Rabbi Motti Seligson, a Chabad-Lubavitch spokesperson, tweeted a refutation of Carlson’s talking points written by analyst Joel Mowbray. Carlson’s targeting of Chabad, Mowbray claimed, was rooted in Jared Kushner and Ivanka Trump’s past relationship with a Chabad outpost in Washington, D.C., and reflected Kushner’s own role in the negotiations that preceded strikes on Iran.

“Because Chabad is not known to almost anyone outside of the Jewish community, it makes for an easy target of dark conspiracy theories,” Mowbray wrote. He argued that, contrary to Carlson’s claims, the way Chabad seeks to bring about the Third Temple is “through acts of kindness. Truly by doing good deeds in order to ‘merit’ God rebuilding the Jewish holy site.”
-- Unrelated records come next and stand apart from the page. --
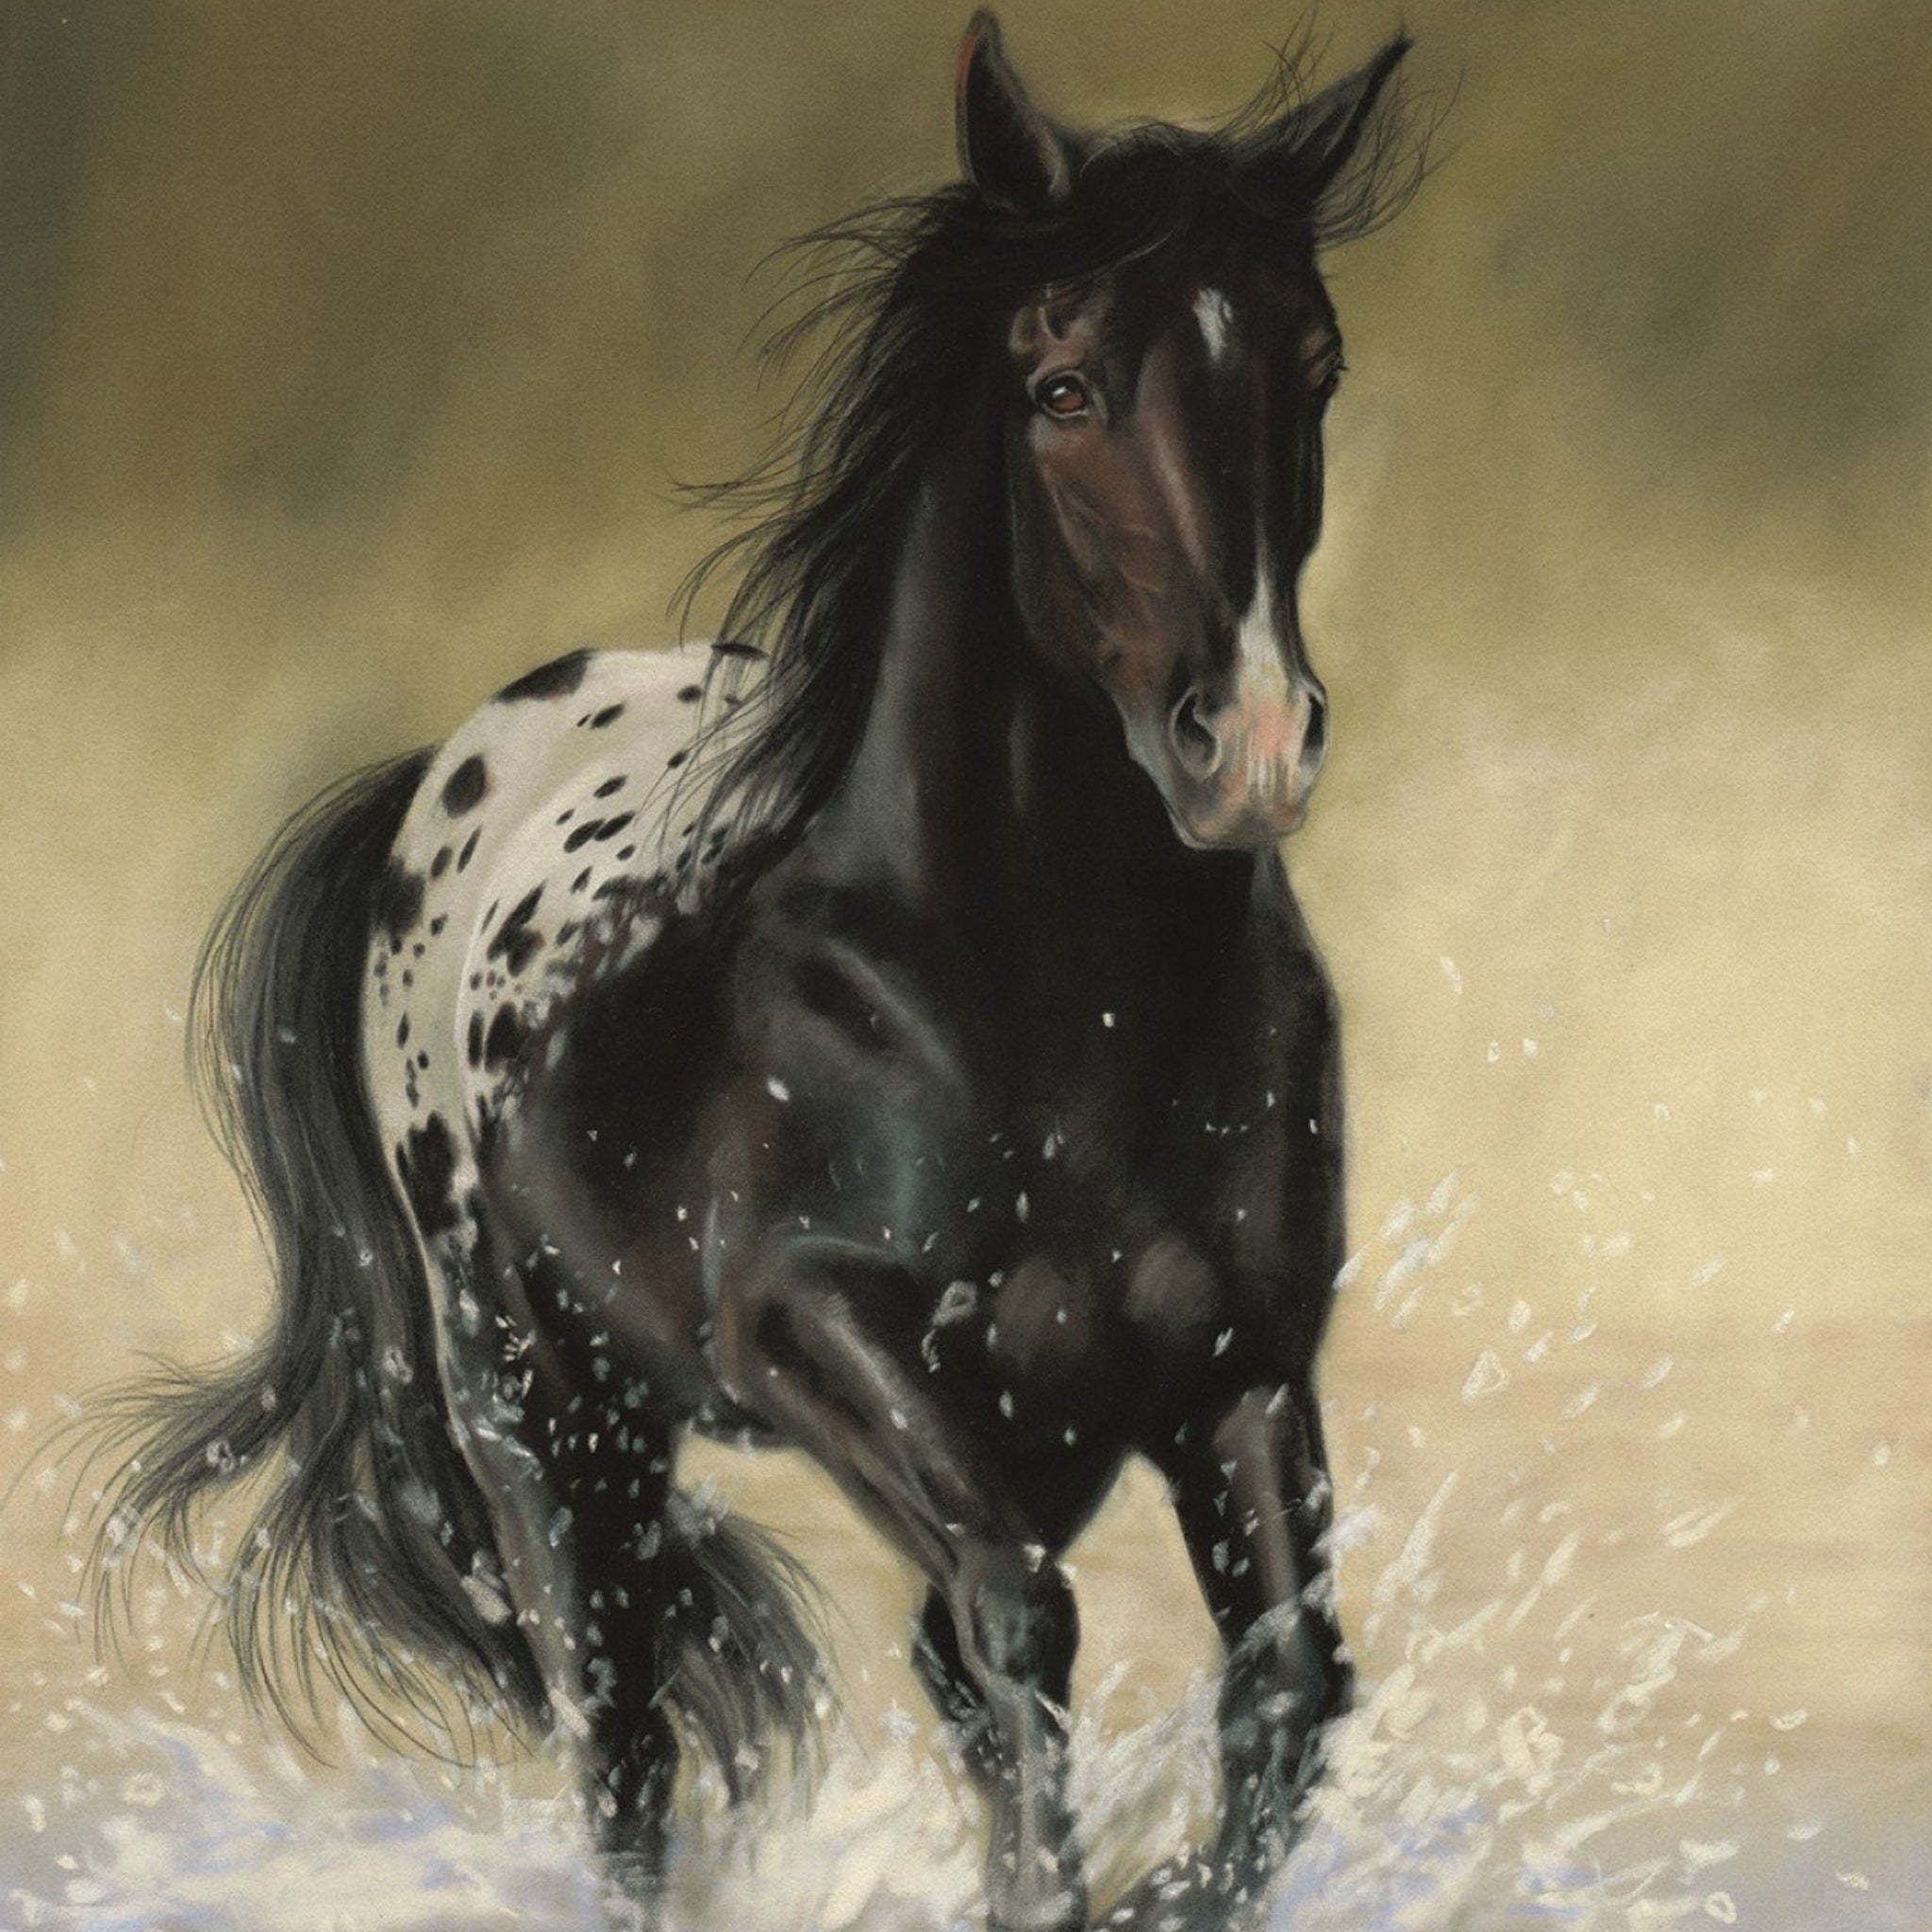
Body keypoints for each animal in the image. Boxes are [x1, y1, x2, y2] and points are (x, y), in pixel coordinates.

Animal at [94, 15, 1421, 1929]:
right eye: (1064, 388)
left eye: (1315, 366)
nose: (1246, 745)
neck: (1051, 1012)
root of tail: (447, 770)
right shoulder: (812, 1333)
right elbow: (1021, 1625)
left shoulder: (1239, 1374)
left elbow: (1284, 1688)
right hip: (548, 1424)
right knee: (625, 1739)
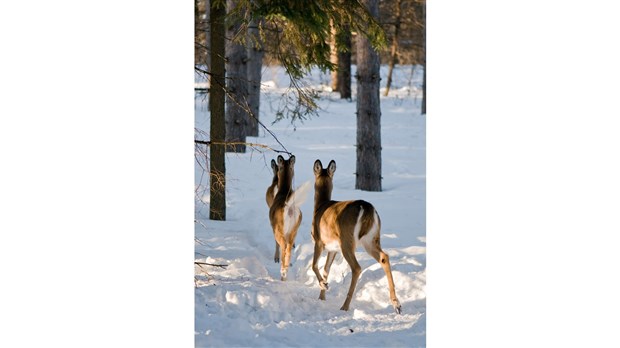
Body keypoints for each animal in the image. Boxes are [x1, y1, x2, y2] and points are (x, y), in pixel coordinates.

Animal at [310, 159, 402, 314]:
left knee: (357, 267)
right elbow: (326, 269)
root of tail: (367, 208)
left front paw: (324, 285)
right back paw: (397, 305)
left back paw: (345, 306)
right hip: (371, 239)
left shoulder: (318, 241)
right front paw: (322, 296)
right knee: (384, 257)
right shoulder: (332, 248)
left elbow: (314, 265)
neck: (320, 207)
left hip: (347, 240)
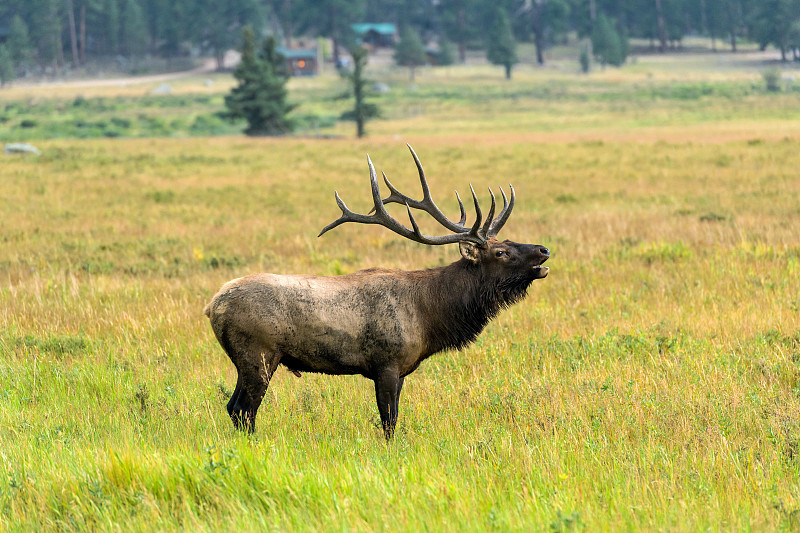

“It has nothing to do with tearing down an Islamic holy site, let alone starting a holy war,” he continued. “It’s a prayer asking God to return us to the elevated state of spirituality that existed during the time of the Temple, and more importantly, for Him to send ‘Moshiach,’ or the Messiah.”

Personal testimonies about Chabad’s more everyday impacts resounded on Thursday as Jews around the world responded to Carlson’s attacks. Daniella Greenbaum Davis, a Jewish commentator and former producer on “The View,” shared personal accounts on social media of Chabad stocking her with Jewish texts after she suffered pregnancy losses.

“Geopolitical masterminds responsible for the Iran war? Not so much,” Greenbaum Davis wrote on X. “Just the kindest people you will ever meet who believe they are put here on this earth to spread goodness and godliness and help anyone, with anything, at anytime.”

Those kinds of sentiments, Seligson said in an interview, were a positive takeaway for Chabad from this entire episode.

“The outpouring of support and, really, love coming from all segments of the Jewish community and well beyond is really a testament to how Chabad has enriched so many millions of people’s lives and helped change the world for the better,” he said.

Some in Chabad, which is famous for finding the silver lining in bad situations and for being willing to venture to the most distant corners of the Jewish world, had fun with Carlson’s callout. San Antonio-based Chabad rabbi Levi Teitel, known for cracking jokes online, posted on X that the sect would soon be opening “Chabad of Tucker Carlson’s Brain.”